Барни хотел огрызнуться, но задумался. Затем вымученно улыбнулся.
— Черт возьми, Ландсманн, мне больно в этом признаваться, но ты попал в точку.
— Что ж, — согласился Беннет, — у меня был эгоистический расчет. Я думал, если мы оба останемся в Бостоне, то сможем снять на двоих квартиру и соревноваться уже не в штрафных бросках, а в чем-нибудь более изысканном — например, кто больше соблазнит девиц. Черт, не хочется мне уступать тебя Нью-Йорку.
Барни посмотрел на него И усмехнулся.
— А ты, Беннет, женись на мне.
— Не могу, Барни. Ты не еврей.
Барни был убежден, что у него сердечный приступ.
Затем рассудительность психиатра заставила его осознать, что он принял желаемое за действительное.
Правда состояла в том, что ему было страшно. Сегодня ему предстоял первый выход в роли невропатолога — врачебная «презентация» по результатам обследования, анализ симптомов и дифференциальная диагностика реального больного. И происходить это будет в присутствии самого профессора Клиффорда Маркса, всемирно известного невропатолога и бесконечно требовательного наставника.
По многочисленным симптомам, которые он скрупулезно изучал, Барни делал твердый вывод: больной будет жить. Единственное, в чем он сейчас не был уверен, — не умрет ли он сам?
Он поднялся по лестнице на четвертый этаж как раз в тот момент, как из лифта вышел величественный, с посеребренными висками профессор в окружении студентов и интернов.
Они обменялись беглыми приветствиями, и старший консультант повел их в отделение неврологии. Местечко было не из приятных. Лежачие больные делились на две противоположные группы — они либо корчились в конвульсиях, либо были в параличе.
Наконец группа в белых халатах добралась до койки мистера Альдо Моретти, лысоватого мужчины средних лет. На первый взгляд казалось, что он попал сюда по ошибке: руки и ноги у него были перевязаны, но он мог ими двигать вполне нормально.

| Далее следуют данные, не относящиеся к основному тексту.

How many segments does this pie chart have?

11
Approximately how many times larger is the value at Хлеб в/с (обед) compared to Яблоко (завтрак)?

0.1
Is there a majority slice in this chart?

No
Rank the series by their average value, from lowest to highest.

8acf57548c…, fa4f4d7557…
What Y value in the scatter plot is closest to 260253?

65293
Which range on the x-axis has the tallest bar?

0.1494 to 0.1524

При виде такого количества докторов, проявивших интерес к необычным симптомам его болезни, Моретти пришел в восторг и бурно приветствовал очередных паломников.
Все сгрудились вокруг кровати больного, и профессор Маркс кивнул Барни:
— Итак, Ливингстон, послушаем, что вы нам скажете.

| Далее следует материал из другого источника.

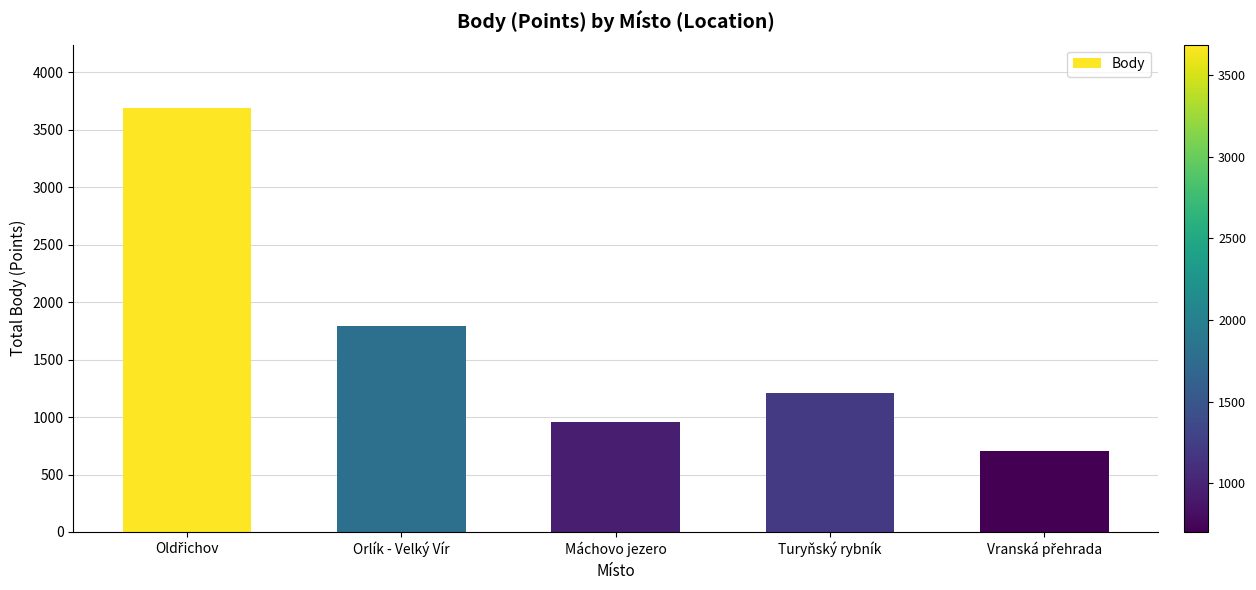

What is the label of the 3rd bar from the left?

Máchovo jezero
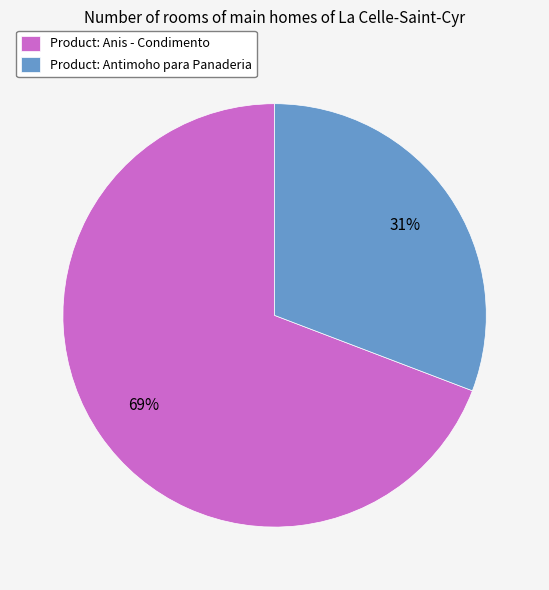

To the nearest percent, what is the difference between the largest and smallest slice percentages?

38%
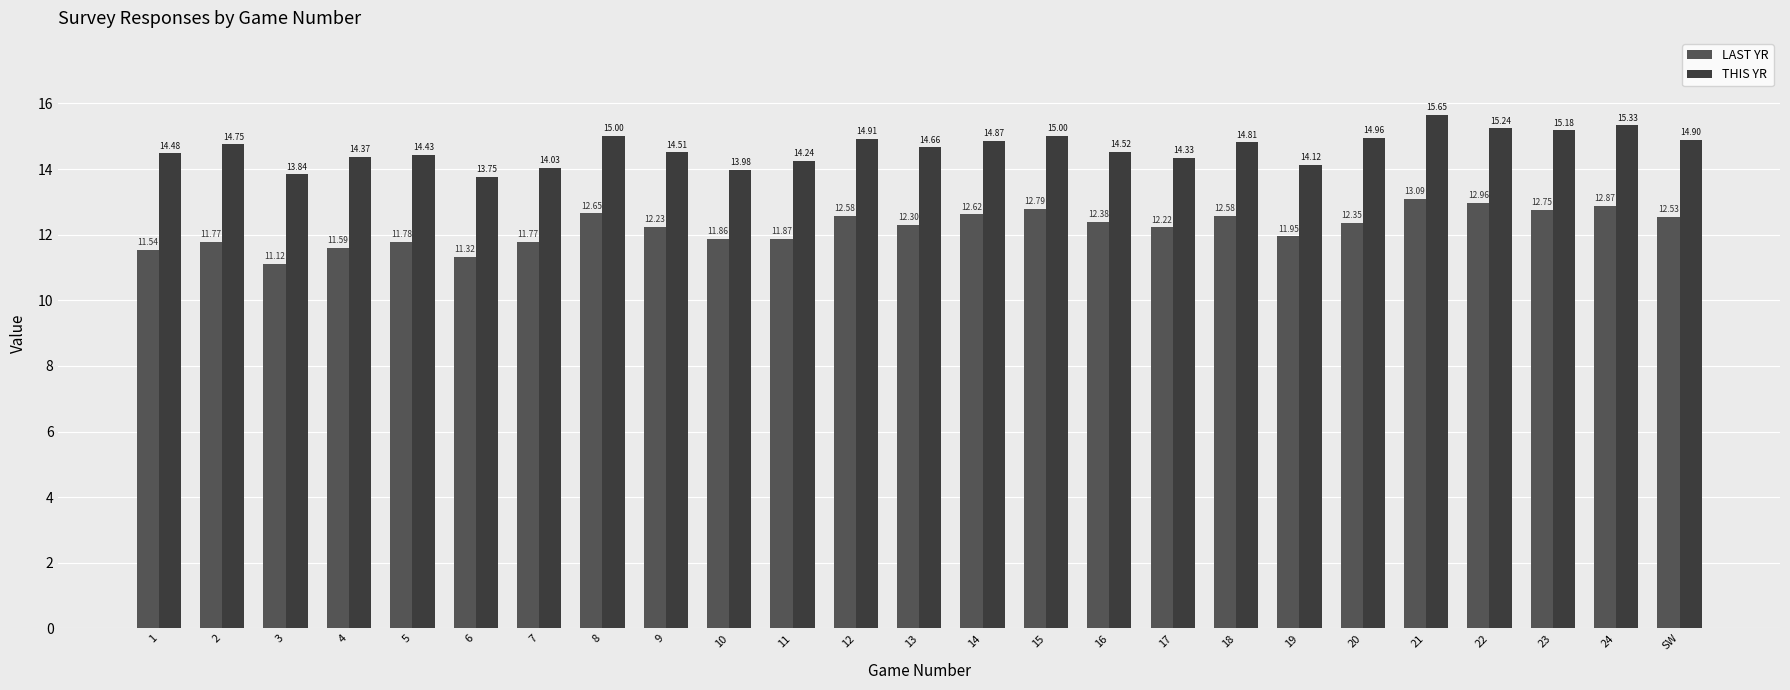

Are the bars grouped side by side (vs. stacked)?

Yes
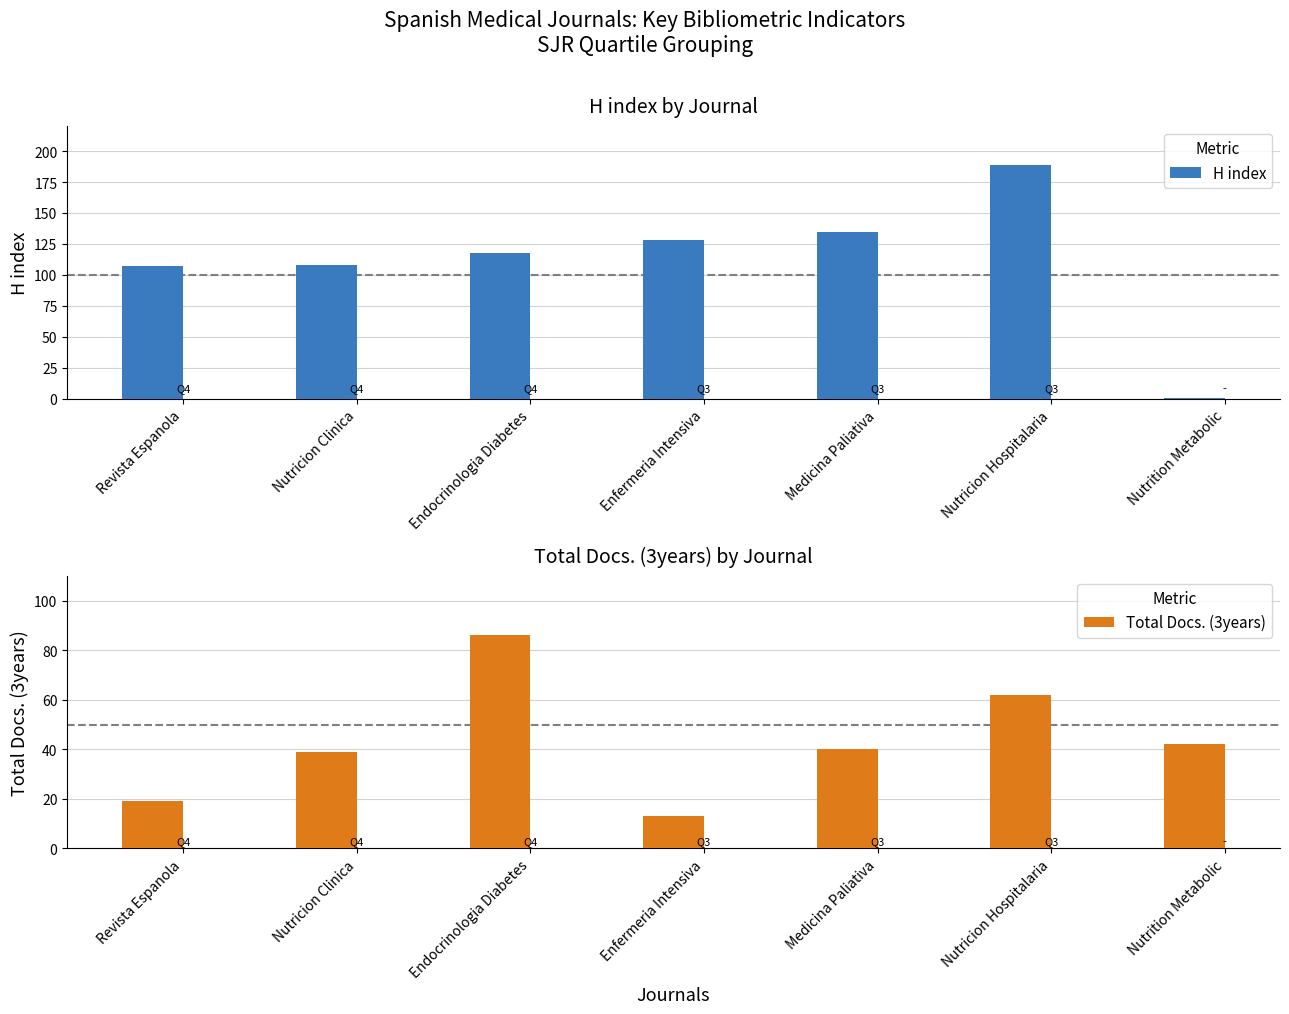

Does the chart contain any negative values?

No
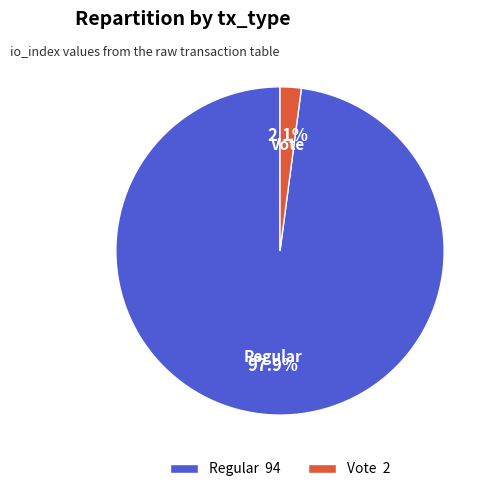

How many slices are in this pie chart?

2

Барни повернулся к белым халатам и открыл папку с официальными бумагами и многочисленными собственноручными заметками.
Не успел он открыть рот, как пациент весело воскликнул:
— Привет, Барни! Как себя сегодня чувствуешь?
— Хорошо, спасибо, мистер Моретти, — буркнул тот, после чего вернулся к своим бумагам.
Моретти снова заговорил, теперь он обращался ко всей группе:
— Вчера этот пацан совершенно измотался и признался мне, что спит на ходу. Если бы я чувствовал себя не так скверно, я бы ушел отсюда и дал ему поспать.
— Хм, да, — бросил профессор. И добавил: — Продолжайте, Ливингстон.